Texto fornecido:
--------------------
O jornalista Merval Pereira, na edição desta terça-feira, 09, em O Globo, analisou que a tese do golpe foi rechaçada, porque o ‘povo chancelou o impeachment da Dilma e enterrou a narrativa do golpe’. Confira:
Narrativa renovada
Por Merval Pereira
Entre mortos e feridos, poucos se salvaram, mas entre estes o PT, paradoxalmente, é um dos que resistiram à onda bolsonarista, apesar de derrotas emblemáticas em todo o país e de ter sido confinado ao nordeste, e mesmo assim não nas capitais e grandes cidades. Além de ter elegido a maior bancada da nova Câmara, reelegeu no primeiro turno os governadores da Bahia, do Ceará e do Piauí. E governadores aliados no norte e nordeste como Renan Filho, do MDB de Alagoas; Flávio Dino do PCdoB no Maranhão; João Azevedo do PSB na Paraíba, e Paulo Câmara do PSB em Pernambuco. E está no segundo turno da eleição presidencial pelo quinto ano seguido, embora pela primeira vez em posição de desvantagem.
A bancada petista no Senado caiu de nove para seis, mas, exceto o MDB, com 12 senadores (tinha 18 antes), nenhum outro partido terá mais representantes. O PT já tem papel de destaque caso Bolsonaro confirme sua vitória no segundo turno: liderará a oposição.
--------------------
Dados fornecidos:

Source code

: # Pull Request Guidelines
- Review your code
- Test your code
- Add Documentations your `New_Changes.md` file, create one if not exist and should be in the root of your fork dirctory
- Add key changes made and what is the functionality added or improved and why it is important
--------------------
Tarefas a realizar:
**1)** Pode transcrever palavra por palavra o trecho do texto sobre o desempenho do PT que vai de "A bancada petista" até "liderará a oposição.", inclusive?
**2)** Reescreva todas as linhas dos registros como uma lista JSON de strings, uma string por linha e sem as linhas em branco.

Respostas às tarefas:
**1)**
A bancada petista no Senado caiu de nove para seis, mas, exceto o MDB, com 12 senadores (tinha 18 antes), nenhum outro partido terá mais representantes. O PT já tem papel de destaque caso Bolsonaro confirme sua vitória no segundo turno: liderará a oposição.

**2)**
[
  "Source code",
  ": # Pull Request Guidelines",
  "- Review your code",
  "- Test your code",
  "- Add Documentations your `New_Changes.md` file, create one if not exist and should be in the root of your fork dirctory",
  "- Add key changes made and what is the functionality added or improved and why it is important"
]